Everyone strives to get more pleasure in their life but as human beings we are far more motivated to alleviate pain. In fact, pain is our strongest human emotion. Understanding this concept is critically important if you want to be successful in sales. The best salespeople focus on finding and mitigating business and personal pain.
Here are four strategies that can make you more effective at finding pain:
1. Pain is NOT Need
Many people confuse need with pain. Need is a condition or situation in which something is required or wanted. Pain is acute mental or emotional distress to a problem or situation. When someone says that they need a solution to a problem you are just scratching the surface. Many salespeople ask a few introductory questions and then move right to presenting their solution. You need to help the prospect clearly identify the underlying pain this problem is causing before discussing ways you may be able to help.
2. Quantify the Pain
Numbers mean everything in business. Help the prospect quantify the cost of the pain. In many cases the answer to this question is not obvious. It’s not just about the money; the cost can be represented in many different ways from lost productivity to loss of revenue and profits. Your job in sales is to help the prospect discover the true impact of the problem and the pain associated with it.
3. Ask Questions
The only way to help the prospect discover their pain is to ask a series of probing questions in order to get at the root of the problem. When a prospect identifies a problem, dig deeper and ask how long they have had the problem, what have they tried to do to fix it and how has the problem impacted them and their business. This questioning technique will help you unearth the prospect’s pain. The Sandler rule is “selling isn’t telling, selling is asking questions.”
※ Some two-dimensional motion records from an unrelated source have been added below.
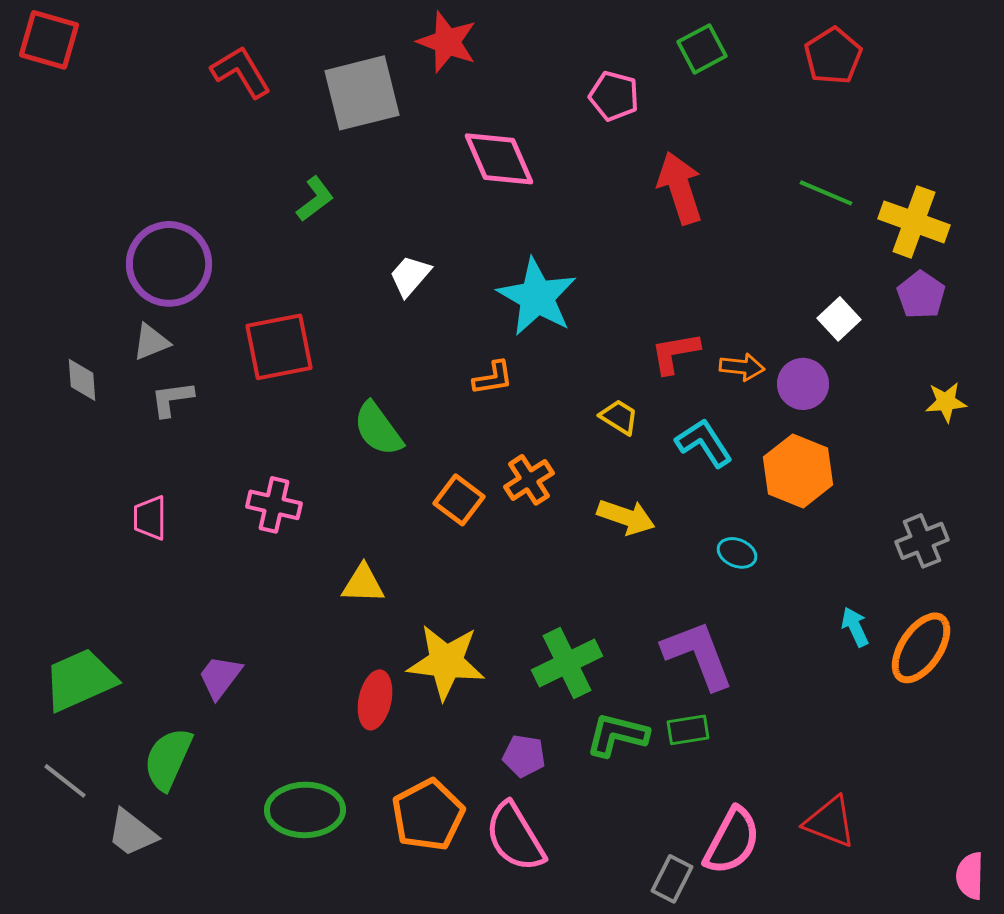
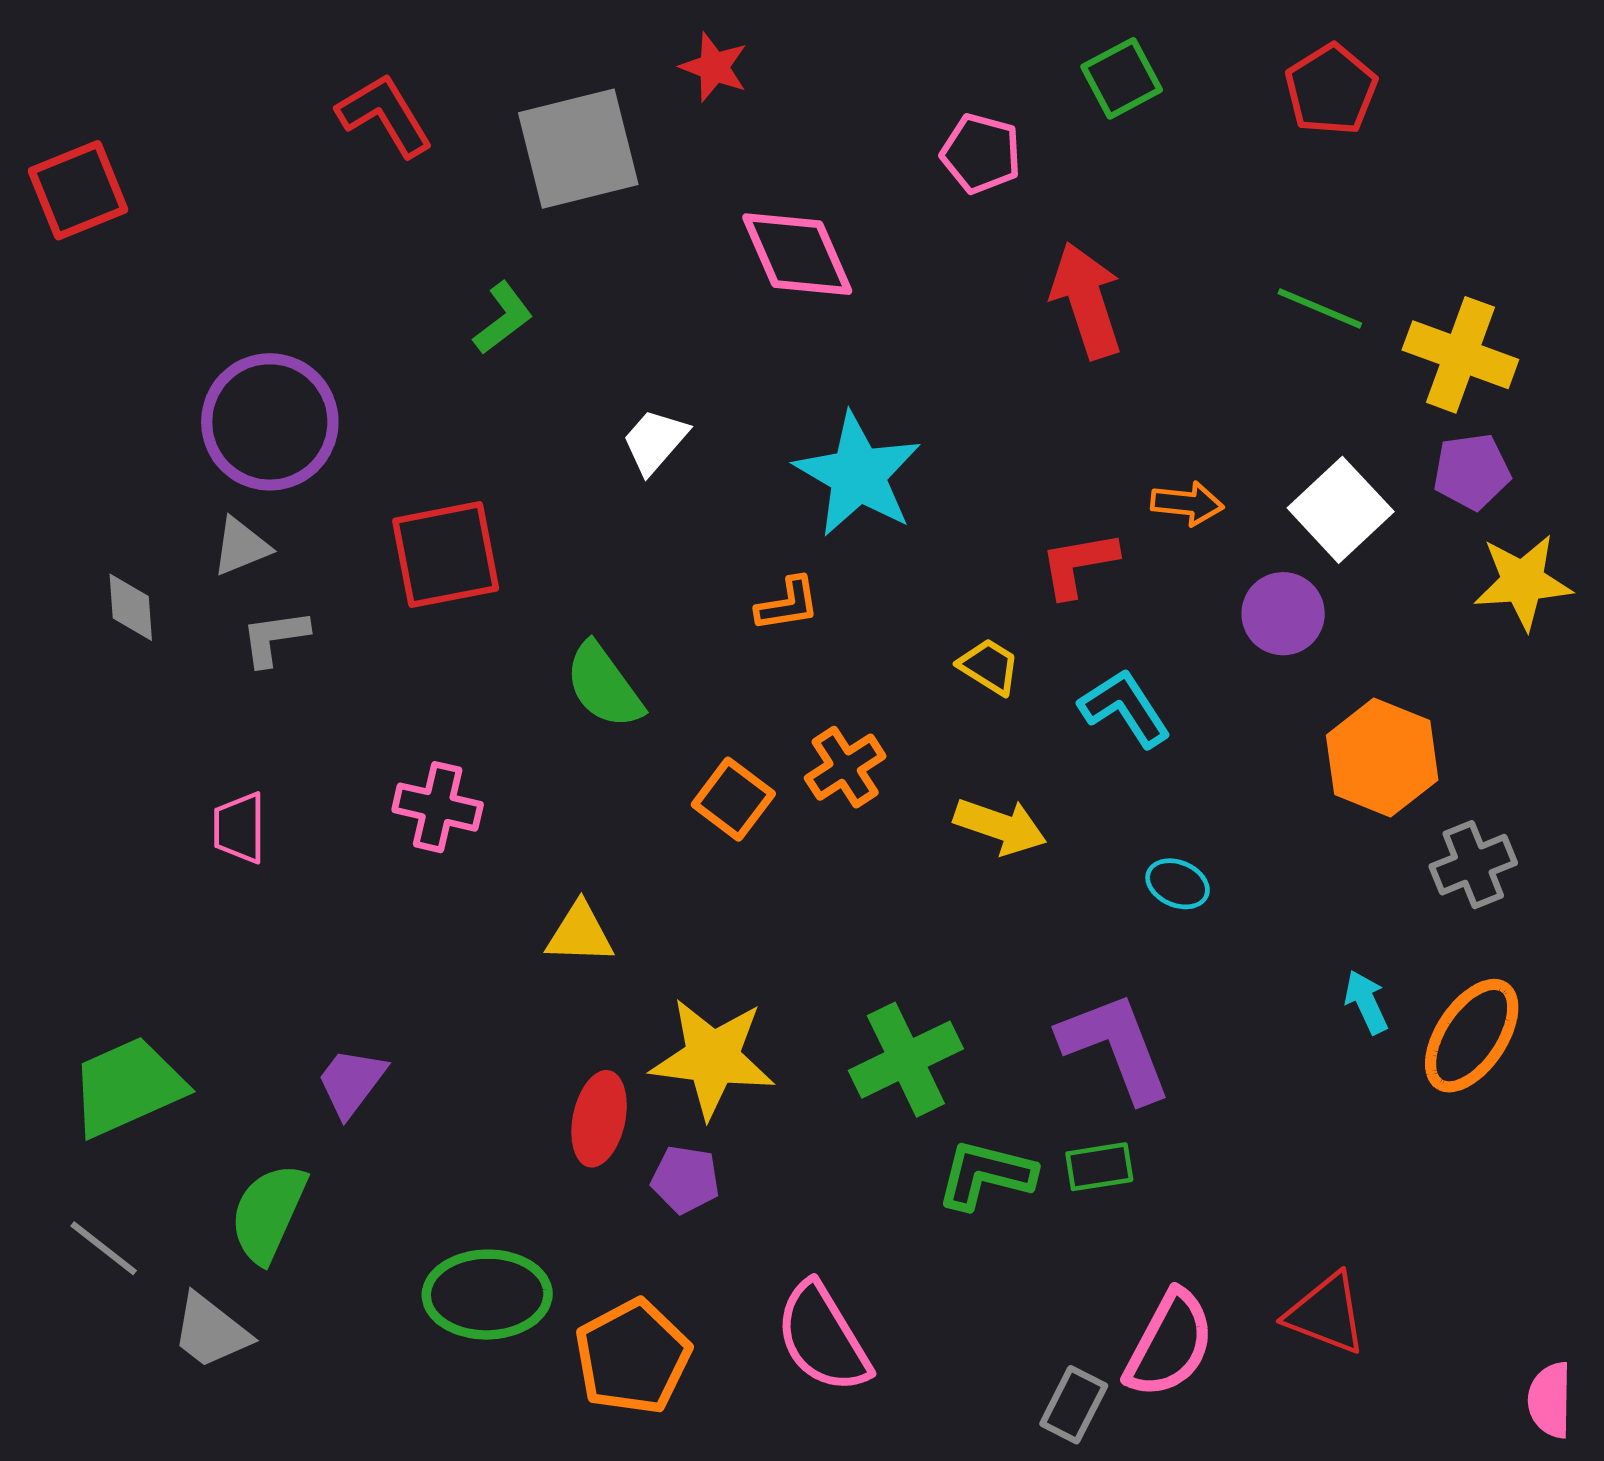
red square: (49, 40) -> (78, 190), moved, turned -38
red star: (447, 42) -> (714, 67), size x0.7
purple pentagon: (921, 295) -> (1472, 471), turned 30
white square: (839, 319) -> (1341, 510), size x1.5
orange arrow: (742, 367) -> (1187, 503), moved
yellow star: (946, 402) -> (1523, 582), moved, size x1.5
orange hexagon: (798, 471) -> (1382, 758), moved
purple pentagon: (524, 756) -> (685, 1179), moved
orange pentagon: (428, 815) -> (633, 1357), moved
4. Is There a Commitment to Fix the Pain
There are two questions I always encourage salespeople to ask a prospect when developing pain: Are you and your organization committed to fixing the problem and if so, are you committed to fixing the problem now? I have been amazed at how many times I have gotten a “yes” to the first question and a “no” to the second. Many people live with pain everyday but aren’t really committed to fixing it. Knowing the answer to both questions will help you understand if this is a real customer and if you should spend time with them now.
After you understand the prospect’s pain you will be better able to present a customized solution. Helping the prospect discover their pain and the implications of not fixing it is one of the most important jobs in sales. What we have found is that people will generally change when the pain of staying the same is greater than the pain of changing.